*Text excerpt:*
::::::
Specifically FASTOPs rely on the return thunk to preserve EFLAGS,
which not all of them can trivially do (call depth tracing suffers
here).

Objtool strenuously complains about things, therefore fix up the
various problems:

 - indirect call without a .rodata, fails to determine JUMP_TABLE,
   add an annotation for this.
 - fastop functions fall through, create an exception for this case
 - unreachable instruction after fastop_return, save/restore

Signed-off-by: Peter Zijlstra (Intel) <peterz@infradead.org>
---
 arch/x86/kvm/emulate.c              |   20 +++++++++++++++-----
 include/linux/objtool_types.h       |    1 +
 tools/include/linux/objtool_types.h |    1 +
 tools/objtool/check.c               |   11 ++++++++++-
 4 files changed, 27 insertions(+), 6 deletions(-)
::::::
*Dataset:*
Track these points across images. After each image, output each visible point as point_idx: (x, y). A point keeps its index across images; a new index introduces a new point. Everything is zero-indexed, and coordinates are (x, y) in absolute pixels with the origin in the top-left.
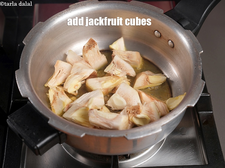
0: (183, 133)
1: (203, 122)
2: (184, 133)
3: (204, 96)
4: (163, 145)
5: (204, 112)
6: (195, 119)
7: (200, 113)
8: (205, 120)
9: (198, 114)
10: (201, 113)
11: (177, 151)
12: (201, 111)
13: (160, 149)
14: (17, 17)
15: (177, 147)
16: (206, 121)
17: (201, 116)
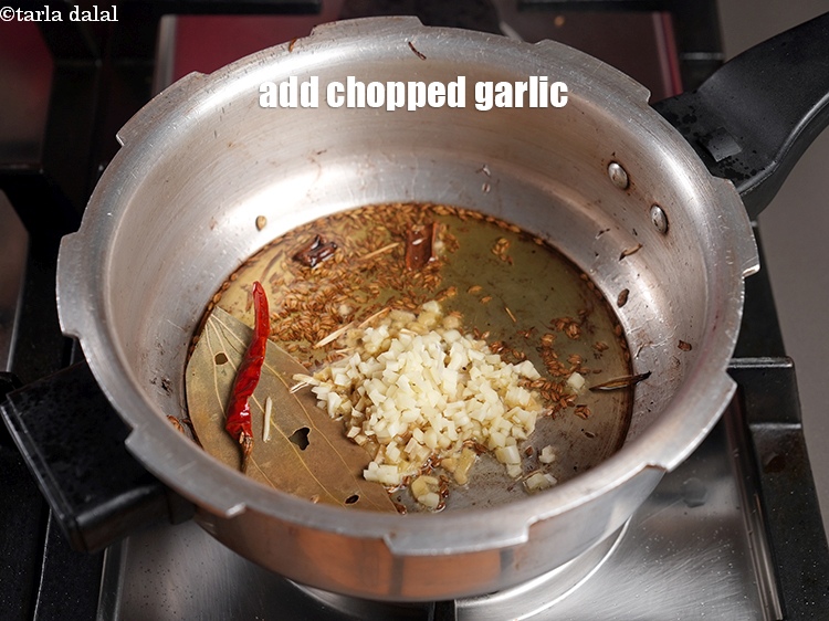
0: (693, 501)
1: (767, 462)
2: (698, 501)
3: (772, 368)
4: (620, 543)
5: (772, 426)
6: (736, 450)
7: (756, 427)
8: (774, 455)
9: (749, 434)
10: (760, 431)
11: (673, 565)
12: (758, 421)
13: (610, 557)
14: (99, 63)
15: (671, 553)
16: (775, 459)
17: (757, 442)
::::::
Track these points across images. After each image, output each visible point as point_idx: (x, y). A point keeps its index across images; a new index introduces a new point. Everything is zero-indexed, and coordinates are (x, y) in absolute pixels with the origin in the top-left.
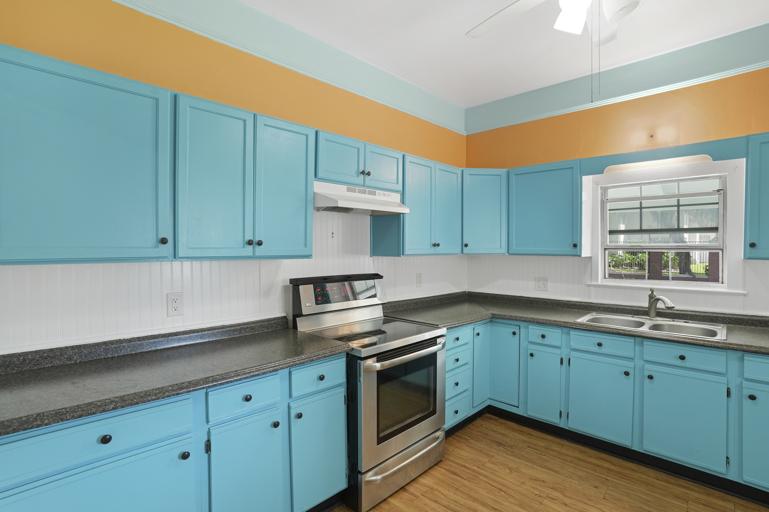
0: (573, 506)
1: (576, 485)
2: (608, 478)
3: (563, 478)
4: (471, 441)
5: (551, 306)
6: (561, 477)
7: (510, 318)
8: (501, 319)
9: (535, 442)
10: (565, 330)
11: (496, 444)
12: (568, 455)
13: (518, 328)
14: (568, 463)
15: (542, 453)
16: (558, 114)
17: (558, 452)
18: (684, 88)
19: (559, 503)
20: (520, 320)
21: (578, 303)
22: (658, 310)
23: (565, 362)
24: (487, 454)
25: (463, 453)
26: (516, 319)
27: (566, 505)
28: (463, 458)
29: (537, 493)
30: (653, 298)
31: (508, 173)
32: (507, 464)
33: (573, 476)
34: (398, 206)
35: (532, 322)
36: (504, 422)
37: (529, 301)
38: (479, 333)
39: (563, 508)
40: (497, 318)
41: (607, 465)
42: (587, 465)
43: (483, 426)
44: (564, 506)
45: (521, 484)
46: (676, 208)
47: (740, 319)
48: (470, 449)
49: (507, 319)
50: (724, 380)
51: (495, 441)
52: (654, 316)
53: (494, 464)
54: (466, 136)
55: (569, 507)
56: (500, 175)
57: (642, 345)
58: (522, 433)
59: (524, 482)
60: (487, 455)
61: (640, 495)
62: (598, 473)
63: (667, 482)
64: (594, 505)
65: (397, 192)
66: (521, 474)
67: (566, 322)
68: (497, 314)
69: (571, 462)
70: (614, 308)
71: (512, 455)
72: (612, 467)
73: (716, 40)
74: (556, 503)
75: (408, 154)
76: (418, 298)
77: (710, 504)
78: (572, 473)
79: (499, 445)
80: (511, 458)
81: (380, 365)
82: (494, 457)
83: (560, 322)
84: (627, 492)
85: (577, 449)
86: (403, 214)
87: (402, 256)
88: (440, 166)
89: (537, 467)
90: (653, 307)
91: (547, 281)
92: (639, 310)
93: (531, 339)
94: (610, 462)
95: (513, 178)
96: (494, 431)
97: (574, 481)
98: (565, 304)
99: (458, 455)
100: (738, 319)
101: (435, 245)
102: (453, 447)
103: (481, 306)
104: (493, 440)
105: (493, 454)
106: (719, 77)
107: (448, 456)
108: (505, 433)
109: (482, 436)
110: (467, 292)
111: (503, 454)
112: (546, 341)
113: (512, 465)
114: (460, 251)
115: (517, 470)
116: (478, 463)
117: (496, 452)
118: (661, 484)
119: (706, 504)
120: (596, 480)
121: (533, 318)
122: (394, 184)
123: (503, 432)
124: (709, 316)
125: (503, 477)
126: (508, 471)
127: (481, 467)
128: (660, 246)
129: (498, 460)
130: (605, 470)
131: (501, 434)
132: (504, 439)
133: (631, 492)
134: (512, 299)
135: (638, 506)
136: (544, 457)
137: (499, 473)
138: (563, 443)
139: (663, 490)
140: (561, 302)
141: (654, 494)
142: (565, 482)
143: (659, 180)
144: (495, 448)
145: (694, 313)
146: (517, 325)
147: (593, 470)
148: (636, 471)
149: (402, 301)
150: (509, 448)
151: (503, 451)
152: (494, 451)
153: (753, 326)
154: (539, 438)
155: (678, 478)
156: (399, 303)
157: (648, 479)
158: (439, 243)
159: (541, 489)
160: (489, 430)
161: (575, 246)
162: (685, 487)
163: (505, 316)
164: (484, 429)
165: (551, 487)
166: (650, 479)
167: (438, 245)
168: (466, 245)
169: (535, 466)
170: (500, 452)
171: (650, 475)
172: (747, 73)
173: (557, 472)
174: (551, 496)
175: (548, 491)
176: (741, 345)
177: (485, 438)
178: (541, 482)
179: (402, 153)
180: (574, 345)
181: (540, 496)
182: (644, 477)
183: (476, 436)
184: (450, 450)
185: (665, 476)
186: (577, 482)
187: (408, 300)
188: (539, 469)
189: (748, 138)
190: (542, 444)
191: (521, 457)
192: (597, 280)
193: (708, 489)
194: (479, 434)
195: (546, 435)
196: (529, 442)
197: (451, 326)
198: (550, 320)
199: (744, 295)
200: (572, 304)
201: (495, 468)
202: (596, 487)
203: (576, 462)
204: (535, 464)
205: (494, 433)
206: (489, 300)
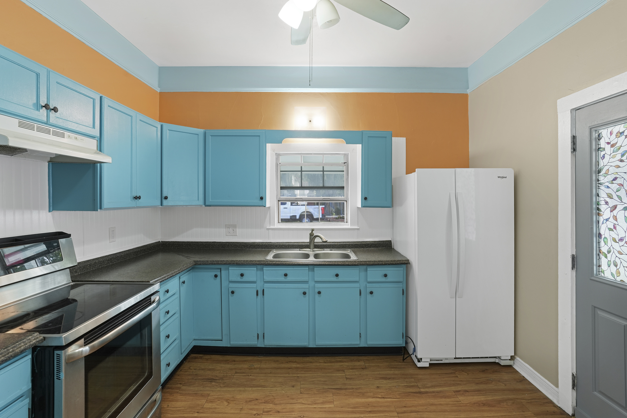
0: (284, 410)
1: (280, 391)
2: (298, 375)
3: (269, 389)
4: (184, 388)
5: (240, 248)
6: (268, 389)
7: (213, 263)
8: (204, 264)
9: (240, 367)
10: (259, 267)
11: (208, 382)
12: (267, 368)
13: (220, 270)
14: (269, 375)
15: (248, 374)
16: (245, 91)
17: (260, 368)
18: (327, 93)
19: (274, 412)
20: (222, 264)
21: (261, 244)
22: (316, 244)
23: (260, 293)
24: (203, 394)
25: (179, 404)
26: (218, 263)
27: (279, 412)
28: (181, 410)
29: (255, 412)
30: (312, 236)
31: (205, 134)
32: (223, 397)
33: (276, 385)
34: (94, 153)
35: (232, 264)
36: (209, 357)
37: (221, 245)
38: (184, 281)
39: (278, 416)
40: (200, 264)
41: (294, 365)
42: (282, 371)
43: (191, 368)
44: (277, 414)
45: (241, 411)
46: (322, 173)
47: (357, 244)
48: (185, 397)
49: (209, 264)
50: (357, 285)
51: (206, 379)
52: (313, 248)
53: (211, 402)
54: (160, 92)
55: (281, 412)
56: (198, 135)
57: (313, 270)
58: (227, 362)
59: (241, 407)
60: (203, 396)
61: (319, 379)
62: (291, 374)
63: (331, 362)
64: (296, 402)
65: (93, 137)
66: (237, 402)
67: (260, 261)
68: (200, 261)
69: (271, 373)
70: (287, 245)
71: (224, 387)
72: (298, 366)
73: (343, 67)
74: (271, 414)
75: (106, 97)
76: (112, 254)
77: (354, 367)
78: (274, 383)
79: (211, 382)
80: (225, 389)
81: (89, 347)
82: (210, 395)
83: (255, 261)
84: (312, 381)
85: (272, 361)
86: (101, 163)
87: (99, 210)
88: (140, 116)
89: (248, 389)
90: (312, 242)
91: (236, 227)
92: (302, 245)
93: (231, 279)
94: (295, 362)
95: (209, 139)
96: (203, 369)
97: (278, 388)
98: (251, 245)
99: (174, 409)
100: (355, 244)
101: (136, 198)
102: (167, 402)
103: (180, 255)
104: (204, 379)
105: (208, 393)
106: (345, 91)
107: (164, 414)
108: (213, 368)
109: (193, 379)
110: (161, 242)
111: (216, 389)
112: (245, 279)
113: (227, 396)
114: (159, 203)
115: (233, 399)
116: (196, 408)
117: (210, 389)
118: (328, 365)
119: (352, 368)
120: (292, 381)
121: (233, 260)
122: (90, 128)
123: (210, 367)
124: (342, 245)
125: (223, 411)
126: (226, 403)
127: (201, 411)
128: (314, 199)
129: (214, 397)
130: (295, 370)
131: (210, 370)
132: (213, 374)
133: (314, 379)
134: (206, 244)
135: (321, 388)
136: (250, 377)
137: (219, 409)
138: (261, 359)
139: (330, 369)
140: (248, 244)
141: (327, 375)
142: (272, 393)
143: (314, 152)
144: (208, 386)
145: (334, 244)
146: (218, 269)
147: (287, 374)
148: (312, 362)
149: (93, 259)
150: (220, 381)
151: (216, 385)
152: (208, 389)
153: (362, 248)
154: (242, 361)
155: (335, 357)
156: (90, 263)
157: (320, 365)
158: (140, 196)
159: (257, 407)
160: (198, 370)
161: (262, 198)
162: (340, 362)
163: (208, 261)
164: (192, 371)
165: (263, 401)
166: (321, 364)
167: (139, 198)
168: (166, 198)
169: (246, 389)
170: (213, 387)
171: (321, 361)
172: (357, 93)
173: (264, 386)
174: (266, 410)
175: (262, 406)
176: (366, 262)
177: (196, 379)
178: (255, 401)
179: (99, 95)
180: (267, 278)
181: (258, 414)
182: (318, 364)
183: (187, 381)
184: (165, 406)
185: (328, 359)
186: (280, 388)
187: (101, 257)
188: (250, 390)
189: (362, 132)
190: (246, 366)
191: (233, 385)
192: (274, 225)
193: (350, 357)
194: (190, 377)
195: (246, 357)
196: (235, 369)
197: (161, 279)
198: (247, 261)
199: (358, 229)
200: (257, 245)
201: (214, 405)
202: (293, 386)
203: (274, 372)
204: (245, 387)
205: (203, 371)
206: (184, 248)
::::::
*Directions:*
a. According to the objtool patch excerpt, what do FASTOPs rely on the return thunk to preserve?
b. Continue the objtool patch excerpt from the point where it ends.
The listing is not needed for this work.

*Answers by item:*
a. EFLAGS

b.
--- a/arch/x86/kvm/emulate.c
+++ b/arch/x86/kvm/emulate.c
@@ -285,8 +285,8 @@ static void invalidate_registers(struct
  * different operand sizes can be reached by calculation, rather than a jump
  * table (which would be bigger than the code).
  *
- * The 16 byte alignment, considering 5 bytes for the RET thunk, 3 for ENDBR
- * and 1 for the straight line speculation INT3, leaves 7 bytes for the
+ * The 16 byte alignment, considering 5 bytes for the JMP, 4 for ENDBR
+ * and 1 for the straight line speculation INT3, leaves 6 bytes for the
  * body of the function.  Currently none is larger than 4.
  */
 static int fastop(struct x86_emulate_ctxt *ctxt, fastop_t fop);
@@ -304,7 +304,7 @@ static int fastop(struct x86_emulate_ctx
 	__FOP_FUNC(#name)
 
 #define __FOP_RET(name) \
-	"11: " ASM_RET \
+	"11: jmp fastop_return; int3 \n\t" \
 	".size " name ", .-" name "\n\t"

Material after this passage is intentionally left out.